In [None]:
import pandas as pd
from config import username, password
from sqlalchemy import create_engine

## Import Google csv with selective columns

In [None]:
csv_path = r'Resources/googleplaystore.csv'
google_columns = ['App', 'Category', 'Rating', 'Reviews', 'Price']
google_df = pd.read_csv(csv_path, usecols=google_columns)

# to avoid issues with inserting datat into pg, all column names are lowercase
google_df.columns = [col.lower() for col in google_columns]

# remove $ from price to align formatting
google_df.price = google_df.price.str.replace('$', '', regex=False)

# convert rating, reviews, and price to numeric type
google_df.rating = pd.to_numeric(google_df.rating, errors='coerce')
google_df.reviews = pd.to_numeric(google_df.reviews, errors='coerce')
google_df.price = pd.to_numeric(google_df.price, errors='coerce')

# drop na rows
google_df.dropna(inplace=True)

google_df.head()

## Import Apple csv with selective columns

In [None]:
csv_path = r'Resources/AppleStore.csv'
apple_columns = ['track_name', 'prime_genre', 'user_rating', 'rating_count_tot', 'price' ]
apple_df = pd.read_csv(csv_path, usecols=apple_columns)[apple_columns]

# Use google dataset naming conventions for the columns
# to avoid issues with inserting datat into pg, all column names are lowercase
apple_df.columns = [col.lower() for col in google_columns]

# make Category upper to align formatting
apple_df.category = apple_df.category.str.upper()
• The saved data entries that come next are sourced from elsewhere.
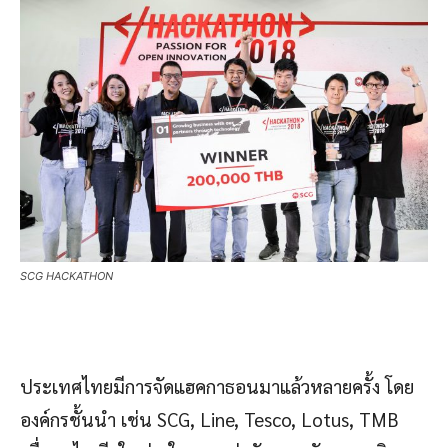
SCG HACKATHON
ประเทศไทยมีการจัดแฮคกาธอนมาแล้วหลายครั้ง โดย
องค์กรชั้นนำ เช่น SCG, Line, Tesco, Lotus, TMB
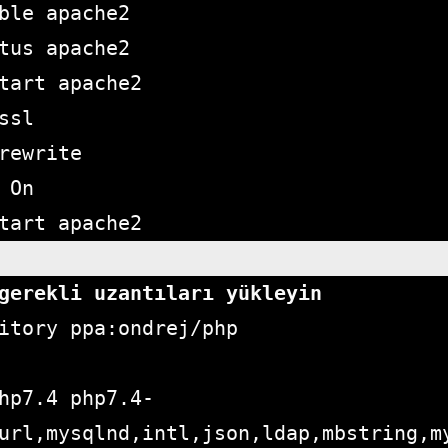
ble apache2

tus apache2

tart apache2

ssl

rewrite

 On

tart apache2
gerekli uzantıları yükleyin
itory ppa:ondrej/php

hp7.4 php7.4-
url,mysqlnd,intl,json,ldap,mbstring,m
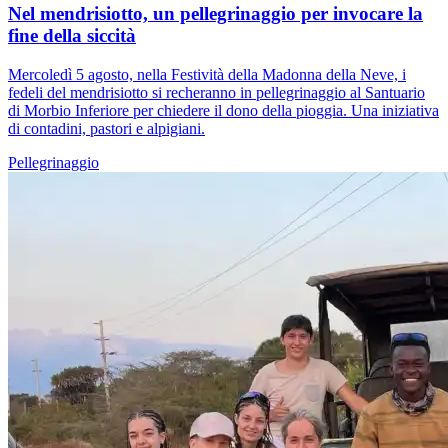
Nel mendrisiotto, un pellegrinaggio per invocare la
fine della siccità
Mercoledì 5 agosto, nella Festività della Madonna della Neve, i
fedeli del mendrisiotto si recheranno in pellegrinaggio al Santuario
di Morbio Inferiore per chiedere il dono della pioggia. Una iniziativa
di contadini, pastori e alpigiani.
Pellegrinaggio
# convert rating, reviews, and price to numeric type
apple_df.rating = pd.to_numeric(apple_df.rating, errors='coerce')
apple_df.reviews = pd.to_numeric(apple_df.reviews, errors='coerce')
apple_df.price = pd.to_numeric(apple_df.price, errors='coerce')

# drop na rows
apple_df.dropna(inplace=True)

apple_df.head()

## Set up connection to database

In [None]:
# connect to db
db = 'Apps_ETL_db'
port = '5432'
rds_connection_string = f"{username}:{password}@localhost:{port}/{db}"
engine = create_engine(f'postgresql://{rds_connection_string}')

## Write Data to database

In [None]:
google_df.to_sql(name='google_apps', con=engine, if_exists='append', index=False)
apple_df.to_sql(name='apple_apps', con=engine, if_exists='append', index=False)